The Joint Committee on State Administration and Regulatory Oversight made quick work of the hearing for DeLeo's resolve (H 4627) Tuesday, taking testimony from one witness and adjourning in less than six minutes. The Tomasellis, frustrated by activities in their town over the years, ended up sharing their thoughts with House co-chair Rep. Peter Kocot and his staff.
Tuesday's hearing has been the only speedy aspect of DeLeo's months-long push for a comprehensive joint review by the two legislative branches and Gov. Charlie Baker's administration of myriad conflict of interest, campaign finance and disclosure, and lobbying laws and regulations on the books.
"I believe that, after almost eight years since the last review, it is once again time for us to examine all these laws and determine whether they need to be updated, strengthened or clarified to ensure that their prohibitions and restrictions are clear to the tens of thousands of state, municipal and county employees who are subject to the laws," DeLeo wrote in testimony that his chief of staff delivered to the committee.
The resolve, which failed to draw much interest despite public skepticism about government operations, would create an 11-member Task Force on Integrity in State and Local Government that would include the House and Senate chairs of the Ethics Committee, the attorney general or a designee, the chief legal counsels to the House, Senate and governor, legislators appointed by the minority leader in each branch, and outside experts.
Pamela Wilmot, executive director of Common Cause Massachusetts, told the committee Tuesday that she served on a similar task force in 2009 and while "it wasn't that long ago ... there's always a few things that we missed along the way."
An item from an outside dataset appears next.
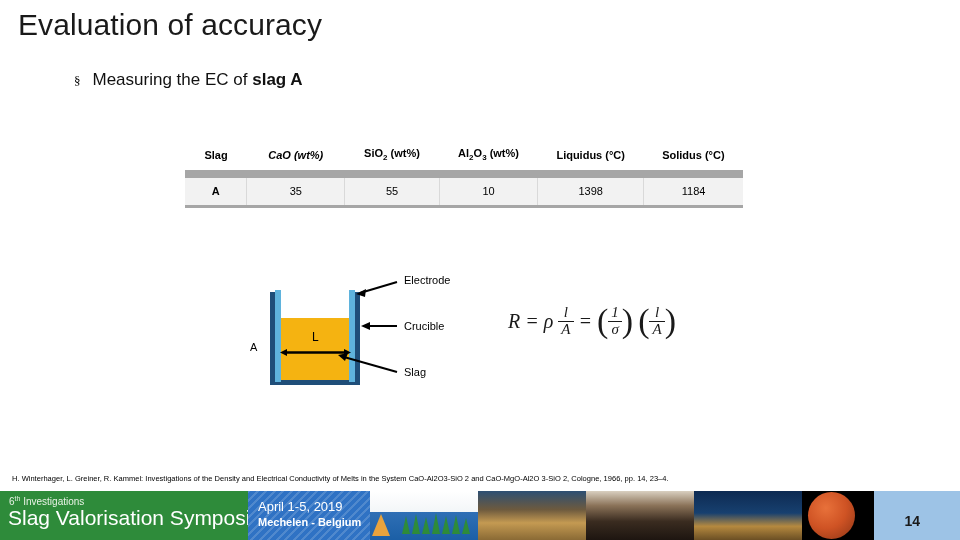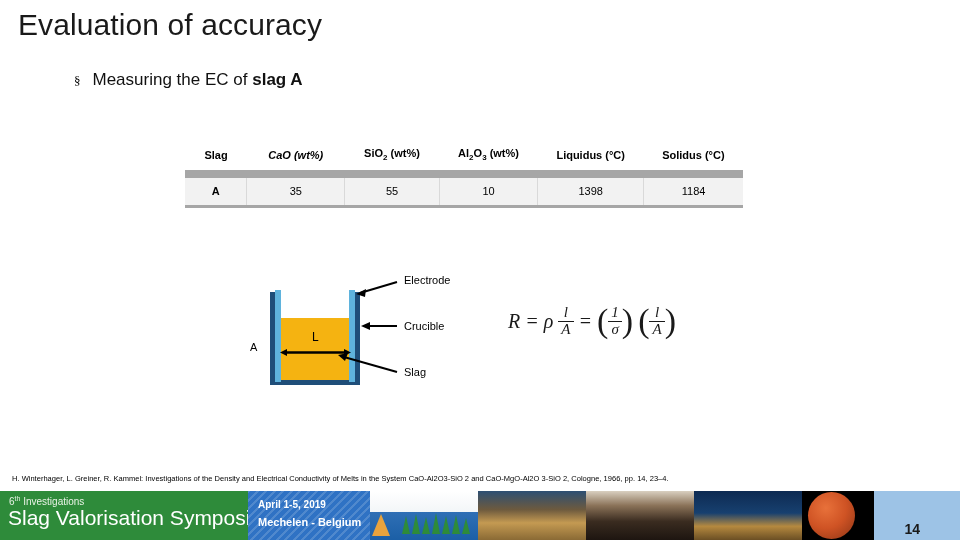"April 1-5, 2019" .date-line { font-size: 10px -> 13px; font-weight: bold -> normal }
Wilmot said there "aren't a real lot" of outstanding issues on the ethics side, but suggested the task force should consider the possibility of granting the State Ethics Commission full regulatory authority, which would allow the commission additional flexibility to clear up unintended consequences in state ethics laws.
"It currently has a half of loaf, which is the ability to exclude items from the ethics laws," Wilmot said. "Even though it is formally a violation of Section 7 to buy an MBTA ticket ... or to be a foster family, those are all things that would technically be precluded but clearly weren't intended by the law."
House Minority Leader Brad Jones also raised the "unintended consequences" of the ethics laws as a possible target for the task force, if it is created, offering a hypothetical situation in which a public school teacher finds themselves in hot water because parents gave them a gift card or other gift at the end of a school year.
Jones said DeLeo's task force proposal was the topic of discussion at a number of meetings with leaders of state government and said he likes the idea.
Though "there's probably a number of perspectives on things people would like to see emphasized," Jones said he wants the task force to take a look at the House and how representatives cast their votes in the chamber.
"One thing I think should be a piece of it, and I would encourage my appointee to think about this, is the voting process in the House in terms of making sure people are voting for themselves and that people are in the building," he said. "Because ultimately, one bad actor can reflect poorly on everybody here."
Asked whether it is reasonable to expect DeLeo's resolve to advance through the Legislature during informal sessions, Jones said, "I would assume there has maybe been some discussion of it moving forward now and maybe coming back with recommendations in time for some action next legislative session."
Kocot said he is "optimistic" that the House will advance its speaker's initiative this session.
When asked about the dynamic surrounding the speaker's proposal -- a resolve filed by the most powerful legislator on Beacon Hill that sat untouched by the other branch for months and gets a hearing more than two months after formal sessions ended -- Jones suggested the timing of the proposal may have ruffled some feathers.
"I don't know if there was some concern that this was being advanced at a time when there maybe was more of a spotlight on one branch for issues going on," he said. "I would hazard a reasonably certain guess that that probably had some impact on how quickly this moved."
The speaker floated the idea of a task force in February as a federal probe into Sen. Brian Joyce and his alleged actions in the Senate to benefit his private law firm gathered steam. Joyce has not been charged with any wrongdoing.
The Winthrop Democrat waited until June to file the resolve to create the task force in the hopes of giving the group six months to review applicable laws and rules on the books and to make recommendations before Christmas.
The Senate, however, balked at the scope of the probe, which leaders worried would lead to a dead end. DeLeo then openly suggested that the House and governor might have to go it alone. The Senate relented in September and ended the stalemate, clearing the way for DeLeo's resolve to forge ahead.